If we are not changing a, it means we are moving along

the level. And, that's the same thing --

-- as being tangent to the level.

So, let me just show that on the picture here.

So, if actually show you the gradient, you can't really see

it here. I need to move it a bit.

So, the gradient here is pointing straight up at the

point that I have chosen. Now, if I choose a slice that's

perpendicular, and a direction that's

perpendicular to the gradient, so that's actually tangent to

the level curve, then you see that my slice is

flat. I don't actually have any slop.

The directional derivative in a direction that's perpendicular

to the gradient is basically zero.

Now, if I rotate, then the slope sort of

increases, increases, increases, and it becomes the

largest when I'm going in the direction of a gradient.

So, here, I have, actually, a pretty big slope.

And now, if I keep rotating, then the slope will decrease

again. Then it becomes zero when I

perpendicular, and then it becomes negative.

It's the most negative when I pointing away from the gradient

and then becomes zero again when I'm back perpendicular.

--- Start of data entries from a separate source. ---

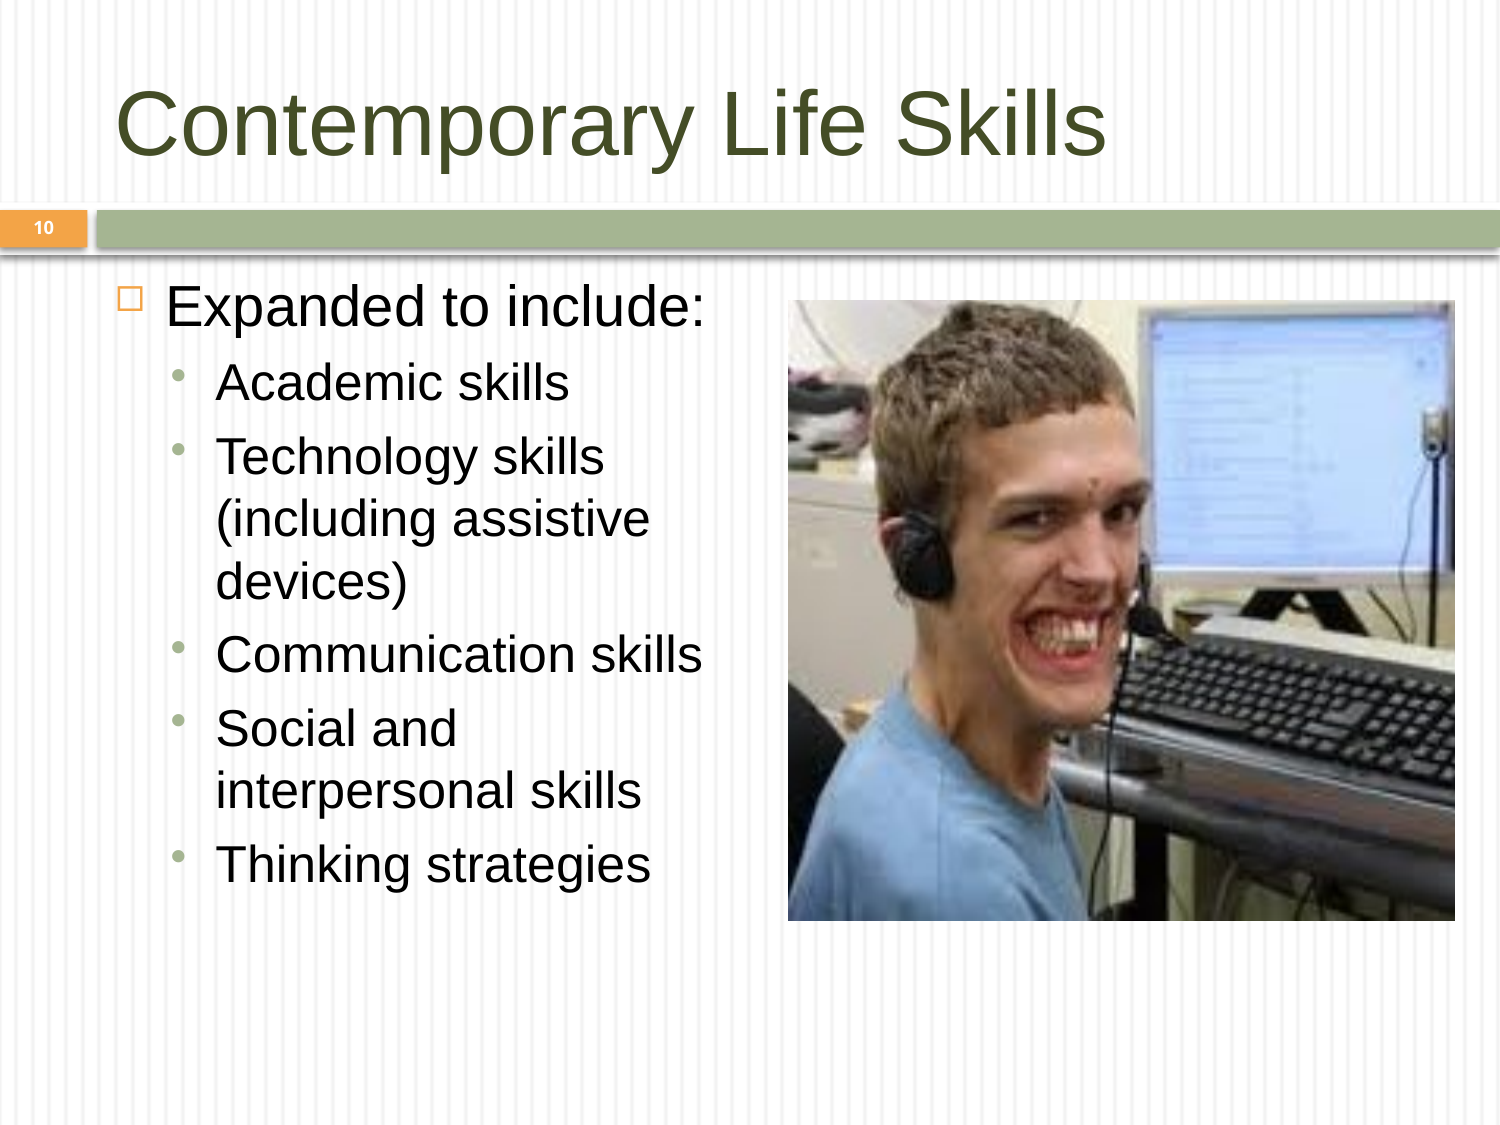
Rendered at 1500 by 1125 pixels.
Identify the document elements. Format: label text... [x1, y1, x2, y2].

slide_number 10 [0, 208, 88, 249]
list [781, 299, 1456, 922]
title Contemporary Life Skills [99, 37, 1438, 200]
list Expanded to include: Academic skills Technology skills (including assistive devices) Communication skills Social and interpersonal skills Thinking strategies [99, 260, 738, 1011]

OK, so for example, if I give you a contour plot,

and I ask you to draw the direction of the gradient

vector, well, at this point,

for example, you would look at the picture.

The gradient vector would be going perpendicular to the

level. And, it would be going towards

higher values of a function. I don't know if you can see the

labels, but the thing in the middle is a minimum.

So, it will actually be pointing in this kind of

direction. OK, so that's it for today.